We also published a compilation of some of the best conversations we had all year on the topic of sustainability: 12 Conversations to Look at Sustainability Differently.
We also always have one publication a year focusing on the fine wine consumers, thanks to our great partnership with Bordeaux négociant Mestrezat. In April 2023, we will be publishing the second of our “The Future of Fine Wine Consumers” series, with data on fine wine consumers in six markets: the UK, the USA, Hong-Kong, mainland China, Japan and France.
You are in January releasing your latest white paper Rethinking Fine Wine – can you tell us what we can expect?
“Rethinking Fine wine” is ARENI’s fourth white paper on the topic of Fine wine, the Define Fine wine Project having started since ARENI’s inception in 2017. The research is a mix of quantitative analysis and qualitative insight from leading industry experts, combined with three years of global observations. The white paper delves into key themes, beginning with a proposal to revise the definition of fine wine. It looks at how “fine wine” is understood by both trade and consumers globally and explores who creates the definition across the value chain.
We will also look at the many disruptions currently challenging fine wine, plus we will make key recommendations and offer takeaways.
Any particular highlights you want to flag up in advance?
Defining what fine wine is and understanding the forces at play in the accession of the status is key. If we don’t know what fine wine is, we can’t protect it, or ensure its relevance in the future.
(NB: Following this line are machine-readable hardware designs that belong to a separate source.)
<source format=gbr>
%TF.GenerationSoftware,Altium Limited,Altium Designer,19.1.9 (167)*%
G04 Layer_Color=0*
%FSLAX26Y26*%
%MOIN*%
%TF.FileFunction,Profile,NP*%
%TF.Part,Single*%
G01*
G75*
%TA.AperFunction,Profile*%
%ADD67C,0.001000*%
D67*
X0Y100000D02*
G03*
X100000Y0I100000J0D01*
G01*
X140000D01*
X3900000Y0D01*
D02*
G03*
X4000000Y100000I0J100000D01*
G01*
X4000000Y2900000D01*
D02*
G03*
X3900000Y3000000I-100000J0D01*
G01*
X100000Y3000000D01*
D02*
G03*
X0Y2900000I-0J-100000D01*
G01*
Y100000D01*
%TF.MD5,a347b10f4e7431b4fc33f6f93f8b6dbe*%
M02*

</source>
So that would be my highlight number one.
A similarly important task was not only to define fine wine, but to define its responsibilities, and determine the active role that the fine wine ecosystem needs to play to ensure its own success and relevance. This is also a very interesting feature of the white paper.
How do producers and wine businesses become members of Areni – and what do they receive?
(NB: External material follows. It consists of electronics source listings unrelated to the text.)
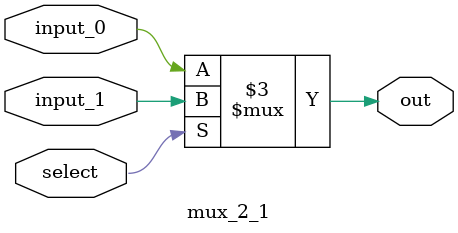
<source format=v>
module mux_2_1 (
    input input_0, input_1,
    input select,
    output reg out
);

always @(select or input_0 or input_1) begin
    if (select)
        out = input_1;
    else
        out = input_0;
end

endmodule

</source>
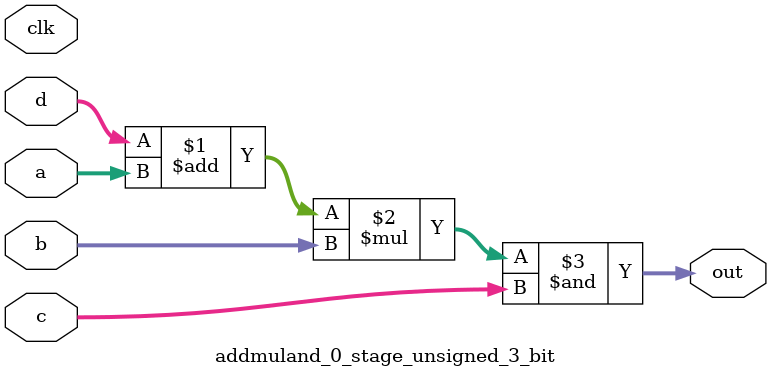
<source format=sv>
(* use_dsp = "yes" *) module addmuland_0_stage_unsigned_3_bit(
	input  [2:0] a,
	input  [2:0] b,
	input  [2:0] c,
	input  [2:0] d,
	output [2:0] out,
	input clk);

	assign out = ((d + a) * b) & c;
endmodule

</source>
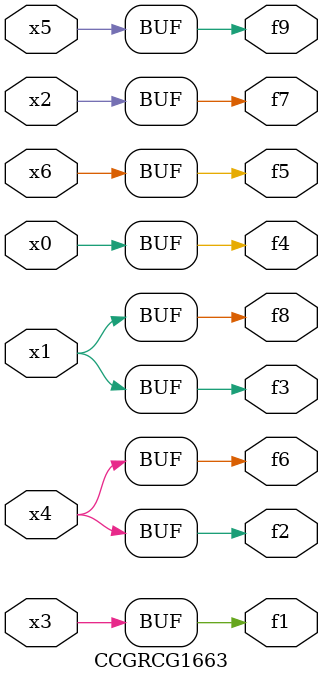
<source format=v>
module CCGRCG1663(
	input x0, x1, x2, x3, x4, x5, x6,
	output f1, f2, f3, f4, f5, f6, f7, f8, f9
);
	assign f1 = x3;
	assign f2 = x4;
	assign f3 = x1;
	assign f4 = x0;
	assign f5 = x6;
	assign f6 = x4;
	assign f7 = x2;
	assign f8 = x1;
	assign f9 = x5;
endmodule

</source>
It’s quite simple really. To become a member, one only has to define the level of engagement they wish to have with us and the type of access to our analysis they want to get. Associate members get access to all of our articles and podcasts to whitepapers (including Rethinking Fine Wine to be published in January). Full members get unlimited access to all our resources and invitations to join our online roundtables, interactive, online sessions focusing on specific topics relevant to the future of fine wine.
What could producers and wine businesses do to help you more in the work that ARENI is looking to do?
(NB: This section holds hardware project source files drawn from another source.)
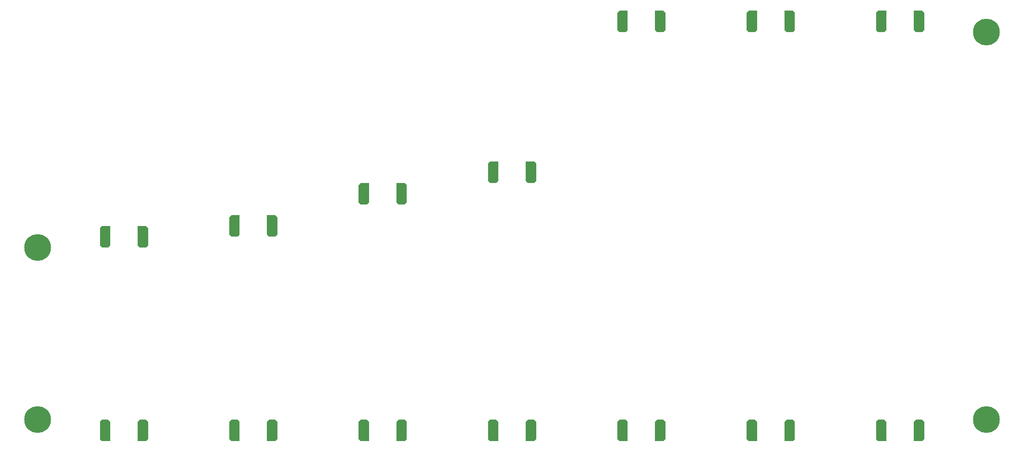
<source format=gbr>
%FSTAX66Y66*%
%MOMM*%
%SFA1B1*%

%IPPOS*%
%ADD25C,6.203188*%
%LNmtrl_0mm_thru_soldermask_bot-1*%
%LPD*%
G36*
X000111824998Y000060481972D02*
X000111342398Y000059999372D01*
X000109894598*
X000109411998Y000060481972*
Y000064516787*
X000109894598Y000064999387*
X000111824998*
Y000060481972*
G37*
G36*
X000090587982Y000059516365D02*
Y000055481575D01*
X000090105382Y000054998975*
X000088657582*
X000088174982Y000055481575*
Y000059998965*
X000090105382*
X000090587982Y000059516365*
G37*
G36*
X000081824982Y000055481575D02*
X000081342382Y000054998975D01*
X000079894582*
X000079411982Y000055481575*
Y000059516365*
X000079894582Y000059998965*
X000081824982*
Y000055481575*
G37*
G36*
X000060587991Y000052015974D02*
Y000047981184D01*
X000060105391Y000047498584*
X000058657591*
X000058174991Y000047981184*
Y000052498574*
X000060105391*
X000060587991Y000052015974*
G37*
G36*
X000051824991Y000047981184D02*
X000051342391Y000047498584D01*
X000049894591*
X000049411991Y000047981184*
Y000052015974*
X000049894591Y000052498574*
X000051824991*
Y000047981184*
G37*
G36*
X000030587975Y000049515776D02*
Y000045480986D01*
X000030105375Y000044998386*
X000028657575*
X000028174975Y000045480986*
Y000049998376*
X000030105375*
X000030587975Y000049515776*
G37*
G36*
X000021824975Y000045480986D02*
X000021342375Y000044998386D01*
X000019894575*
X000019411975Y000045480986*
Y000049515776*
X000019894575Y000049998376*
X000021824975*
Y000045480986*
G37*
G36*
X000111824998Y000004518406D02*
Y00000000099D01*
X000109894598*
X000109411998Y00000048359*
Y000004518406*
X000109894598Y000005001006*
X000111342398*
X000111824998Y000004518406*
G37*
G36*
X000090587982Y000004517999D02*
Y000000483184D01*
X000090105382Y000000000584*
X000088174982*
Y000004517999*
X000088657582Y000005000599*
X000090105382*
X000090587982Y000004517999*
G37*
G36*
X000081824982D02*
Y000000000584D01*
X000079894582*
X000079411982Y000000483184*
Y000004517999*
X000079894582Y000005000599*
X000081342382*
X000081824982Y000004517999*
G37*
G36*
X000060587991Y000004517593D02*
Y000000482777D01*
X000060105391Y000000000177*
X000058174991*
Y000004517593*
X000058657591Y000005000193*
X000060105391*
X000060587991Y000004517593*
G37*
G36*
X000051824991D02*
Y000000000177D01*
X000049894591*
X000049411991Y000000482777*
Y000004517593*
X000049894591Y000005000193*
X000051342391*
X000051824991Y000004517593*
G37*
G36*
X000030587975Y000004517186D02*
Y000000482396D01*
X000030105375Y-000000000177*
X000028174975*
Y000004517186*
X000028657575Y000004999786*
X000030105375*
X000030587975Y000004517186*
G37*
G36*
X000021824975D02*
Y-000000000177D01*
X000019894575*
X000019411975Y000000482396*
Y000004517186*
X000019894575Y000004999786*
X000021342375*
X000021824975Y000004517186*
G37*
G36*
X000120587998Y000004518406D02*
Y00000048359D01*
X000120105398Y00000000099*
X000118174998*
Y000004518406*
X000118657598Y000005001006*
X000120105398*
X000120587998Y000004518406*
G37*
G36*
X000141824989Y000004518787D02*
Y000000001397D01*
X000139894589*
X000139411989Y000000483997*
Y000004518787*
X000139894589Y000005001387*
X000141342389*
X000141824989Y000004518787*
G37*
G36*
X000150587989D02*
Y000000483997D01*
X000150105389Y000000001397*
X000148174989*
Y000004518787*
X000148657589Y000005001387*
X000150105389*
X000150587989Y000004518787*
G37*
G36*
X000171825005Y000004519193D02*
Y000000001803D01*
X000169894605*
X00016941198Y000000484403*
Y000004519193*
X000169894605Y000005001793*
X000171342405*
X000171825005Y000004519193*
G37*
G36*
X000180588005D02*
Y000000484403D01*
X000180105405Y000000001803*
X00017817498*
Y000004519193*
X000178657605Y000005001793*
X000180105405*
X000180588005Y000004519193*
G37*
G36*
X000201824996Y000004519803D02*
Y000000002387D01*
X000199894596*
X000199411996Y000000484987*
Y000004519803*
X000199894596Y000005002403*
X000201342396*
X000201824996Y000004519803*
G37*
G36*
X000210587996D02*
Y000000484987D01*
X000210105396Y000000002387*
X000208174996*
Y000004519803*
X000208657596Y000005002403*
X000210105396*
X000210587996Y000004519803*
G37*
G36*
X000120587998Y000064516787D02*
Y000060481972D01*
X000120105398Y000059999372*
X000118657598*
X000118174998Y000060481972*
Y000064999387*
X000120105398*
X000120587998Y000064516787*
G37*
G36*
X000141824989Y000095482384D02*
X000141342389Y000094999784D01*
X000139894589*
X000139411989Y000095482384*
Y0000995172*
X000139894589Y0000999998*
X000141824989*
Y000095482384*
G37*
G36*
X000150587989Y0000995172D02*
Y000095482384D01*
X000150105389Y000094999784*
X000148657589*
X000148174989Y000095482384*
Y0000999998*
X000150105389*
X000150587989Y0000995172*
G37*
G36*
X000171825005Y000095482791D02*
X000171342405Y000095000191D01*
X000169894605*
X00016941198Y000095482791*
Y000099517581*
X000169894605Y000100000181*
X000171825005*
Y000095482791*
G37*
G36*
X000180588005Y000099517581D02*
Y000095482791D01*
X000180105405Y000095000191*
X000178657605*
X00017817498Y000095482791*
Y000100000181*
X000180105405*
X000180588005Y000099517581*
G37*
G36*
X000201824996Y000095483375D02*
X000201342396Y000095000775D01*
X000199894596*
X000199411996Y000095483375*
Y00009951819*
X000199894596Y00010000079*
X000201824996*
Y000095483375*
G37*
G36*
X000210587996Y00009951819D02*
Y000095483375D01*
X000210105396Y000095000775*
X000208657596*
X000208174996Y000095483375*
Y00010000079*
X000210105396*
X000210587996Y00009951819*
G37*
G54D25*
X00000499999Y000044999986D03*
X000224999981Y000094999987D03*
X000224999956Y000005001615D03*
X00000499999Y000005000015D03*
M02*
</source>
We are working on a couple of very interesting projects, notably to study the many links and differences between fine wine and luxury, and fine wine and art. Not just to compare them, but ultimately to draw lessons from both these sectors in how they currently build relationship with their consumers and society as a whole. We also are reviewing a couple of options for the next step of our work on sustainability, including notably the future of viticulture and respectful drinking. In both cases, we are welcoming partners who could help us bring these projects into action.
What do you see are the big untapped opportunities for fine wine producers?
The opportunities depend on where you currently are , and what your strengths are. To start with what I know best, French producers could gain a lot by working together more, and in finding like-minded people locally to address challenges and maximise opportunities, following some brilliant examples we’ve seen in South Africa for example.
I am also convinced of the power, and value, of the middlemen. Direct sales can only get you so far with fine wine. Second, even if they sell only a few percentages of their wines directly, they should always seek to know and understand their final customers, being both trade (sommeliers and retail people: what do they need, what part of your story are they telling) and consumers.
What are the biggest challenges?
The biggest challenges are the same for everyone: our capacity to increase our resilience in the face of climate change, our ability to navigate a disrupted supply chain, our efficiency in attracting workers and talents, our readiness to take into account the many stakeholders impacted by the production-and distribution- of fine wine.
What is your own background and how did you get into wine?
I grew up in wine. More accurately, I grew up in the vineyard. The cellar was a place I was seldom welcomed in, not because I was a female growing up in Burgundy in the 80’s, but because my dad felt that the far-from-state-of-the-art ‘cuverie’ he operated in wasn’t a safe place for kids. Pigeage and décuvage? No, can’t do… But pushing a flaming wheel barrel through the vines to get rid of the vine cuttings right in the middle of the freezing winter month? This I was fit to do. It’s funny how I miss it now. Not the back pain though, nor the burnt eyebrows.
I grew up witnessing the seasons, learning about the intricacies of the vine life cycle, and the impact of bad pruning on the next three seasons. I drove the ‘enjambeur’ with my dad, spraying pesticides and herbicides without using any kind of protection, because that was the way it was done.
Wine matters to me, on a very personal, almost painful level. It is one of the most powerful links I have with my family, my region, and ultimately my country, as wine culture fits so well with the French identity.
What do you most enjoy about your role at ARENI?
Honestly? Everything. I love what I do. I love being able to ask tough questions and always learning from contributors bringing so many different angles to an answer. I love meeting people that care so much, or so little, about wine, because it always helps putting things in perspective. I love working with people from all around the world, from all generations, ethnicity or class as it adds so many layers in my understandings of the world. I care enormously about the people that I meet, that give up their time to answer my questions and are always so generous with their knowledge. So the least I can do is to turn all of this into something valuable for the industry.
What are your main goals and objectives going into 2023?
2023 will be an exciting year for us. We are launching a brand new podcast season with incredible guests. We are also renewing our Insight Series programme, open to all, and our roundtable workshops for our members. As per the new projects, we will be running our annual think tank from June 20 to 23 in California and we are starting exciting collaborations with key companies – all to be announced soon.